Jak mówił, osoby 80 plus "będą podążały tą datą szczepienia, z którą się zarejestrowały w systemie czy też zgłosiły bezpośrednio do Podstawowej Opieki Zdrowotnej". - Natomiast niestety lekkie przesunięcie będzie w służbach medycznych – dodał Andrusiewicz.
Ocenił, ze "na pewno to jest wybór mniejszego zła, ale wybór mniejszego zła podyktowany tym, że Pfizer/BioNTech ograniczył dostawę w całej Unii".
"Przychodnia kiedy widzi, że pacjent się nie stawia, informuje innego pacjenta"
Rzecznik MZ został też zapytany, co w sytuacji, w której osoba z grupy wiekowej 80 plus nie pojawi się na szczepieniu w wyznaczonym terminie.
- Będą szczepione kolejne osoby. To będą osoby z tej samej grupy wiekowej czy też z tej samej grupy, która obecnie się szczepi. Czyli, jeżeli (...) od 25 stycznia zaczynamy szczepienia grupy pierwszej i zaczynamy od szczepień osób 80 plus i potem 70 plus, to taka przychodnia w przypadku, kiedy widzi, że pacjent się nie stawia, informuje innego pacjenta, który w to miejsce zostanie zaszczepiony. Jeżeli nie będzie to pacjent z grupy 80 plus, bo takiego nie będzie - przepraszam - na podorędziu, to oczywiście może to być pacjent 70 plus – wyjaśniał Andrusiewicz.

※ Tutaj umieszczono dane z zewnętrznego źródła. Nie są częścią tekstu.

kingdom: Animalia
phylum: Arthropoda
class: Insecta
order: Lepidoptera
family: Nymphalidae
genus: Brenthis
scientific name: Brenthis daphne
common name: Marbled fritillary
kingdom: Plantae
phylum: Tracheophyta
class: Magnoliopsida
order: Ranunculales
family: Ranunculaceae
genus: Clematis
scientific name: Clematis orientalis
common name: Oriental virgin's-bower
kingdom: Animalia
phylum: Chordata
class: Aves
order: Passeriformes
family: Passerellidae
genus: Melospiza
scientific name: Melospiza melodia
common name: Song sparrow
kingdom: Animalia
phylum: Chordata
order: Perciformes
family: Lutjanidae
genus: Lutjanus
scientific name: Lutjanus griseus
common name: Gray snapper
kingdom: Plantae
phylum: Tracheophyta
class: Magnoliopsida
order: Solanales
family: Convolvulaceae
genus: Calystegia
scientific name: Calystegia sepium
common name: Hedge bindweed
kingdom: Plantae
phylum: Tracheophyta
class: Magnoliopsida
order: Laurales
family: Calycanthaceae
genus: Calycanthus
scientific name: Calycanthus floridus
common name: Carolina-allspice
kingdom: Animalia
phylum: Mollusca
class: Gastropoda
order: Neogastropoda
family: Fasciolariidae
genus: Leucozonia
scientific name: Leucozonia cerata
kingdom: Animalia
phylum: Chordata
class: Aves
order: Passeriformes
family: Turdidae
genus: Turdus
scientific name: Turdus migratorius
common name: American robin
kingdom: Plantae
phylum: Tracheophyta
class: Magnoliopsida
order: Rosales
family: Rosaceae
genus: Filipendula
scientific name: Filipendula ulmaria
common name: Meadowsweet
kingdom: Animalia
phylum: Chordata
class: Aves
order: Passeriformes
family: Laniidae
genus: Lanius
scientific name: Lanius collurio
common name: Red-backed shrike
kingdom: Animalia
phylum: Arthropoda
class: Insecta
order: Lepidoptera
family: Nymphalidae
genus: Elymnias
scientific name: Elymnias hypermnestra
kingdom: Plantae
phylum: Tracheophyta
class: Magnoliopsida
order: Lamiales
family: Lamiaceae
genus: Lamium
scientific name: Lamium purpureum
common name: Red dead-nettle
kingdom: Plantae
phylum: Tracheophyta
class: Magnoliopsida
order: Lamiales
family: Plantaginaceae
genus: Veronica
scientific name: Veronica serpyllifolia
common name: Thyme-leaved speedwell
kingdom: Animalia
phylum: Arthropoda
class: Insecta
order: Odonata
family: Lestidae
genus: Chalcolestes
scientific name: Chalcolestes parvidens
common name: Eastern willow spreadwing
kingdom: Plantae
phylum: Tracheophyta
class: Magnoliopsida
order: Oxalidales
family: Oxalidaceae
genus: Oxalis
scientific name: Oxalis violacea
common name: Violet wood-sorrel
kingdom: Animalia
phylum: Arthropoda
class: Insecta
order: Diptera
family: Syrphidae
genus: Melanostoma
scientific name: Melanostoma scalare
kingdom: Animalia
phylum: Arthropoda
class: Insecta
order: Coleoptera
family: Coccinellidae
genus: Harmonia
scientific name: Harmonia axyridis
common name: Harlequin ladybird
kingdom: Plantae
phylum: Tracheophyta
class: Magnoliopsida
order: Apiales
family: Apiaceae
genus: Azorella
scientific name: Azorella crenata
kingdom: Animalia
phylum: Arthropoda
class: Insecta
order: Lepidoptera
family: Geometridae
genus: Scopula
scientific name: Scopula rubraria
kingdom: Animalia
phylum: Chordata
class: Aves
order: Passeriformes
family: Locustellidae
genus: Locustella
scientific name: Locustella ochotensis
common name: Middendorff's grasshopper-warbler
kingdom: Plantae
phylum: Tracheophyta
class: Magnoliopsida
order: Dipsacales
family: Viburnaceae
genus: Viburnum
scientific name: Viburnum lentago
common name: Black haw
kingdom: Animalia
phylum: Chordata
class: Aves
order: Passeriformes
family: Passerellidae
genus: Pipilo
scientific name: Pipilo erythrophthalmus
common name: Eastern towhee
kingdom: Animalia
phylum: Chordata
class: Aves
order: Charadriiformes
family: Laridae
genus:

Zwrócił uwagę, że "większość szczepień w Polsce będzie wykonywana w przychodniach". - Przychodnie znajdą dość dobrze swoich pacjentów i są z nimi w stałym kontakcie, więc nie sądzę, żeby większym problemem było poinformowanie pacjenta, że mamy wolny termin, zapraszamy w tym terminie na szczepienie – ocenił rzecznik Ministerstwa Zdrowia.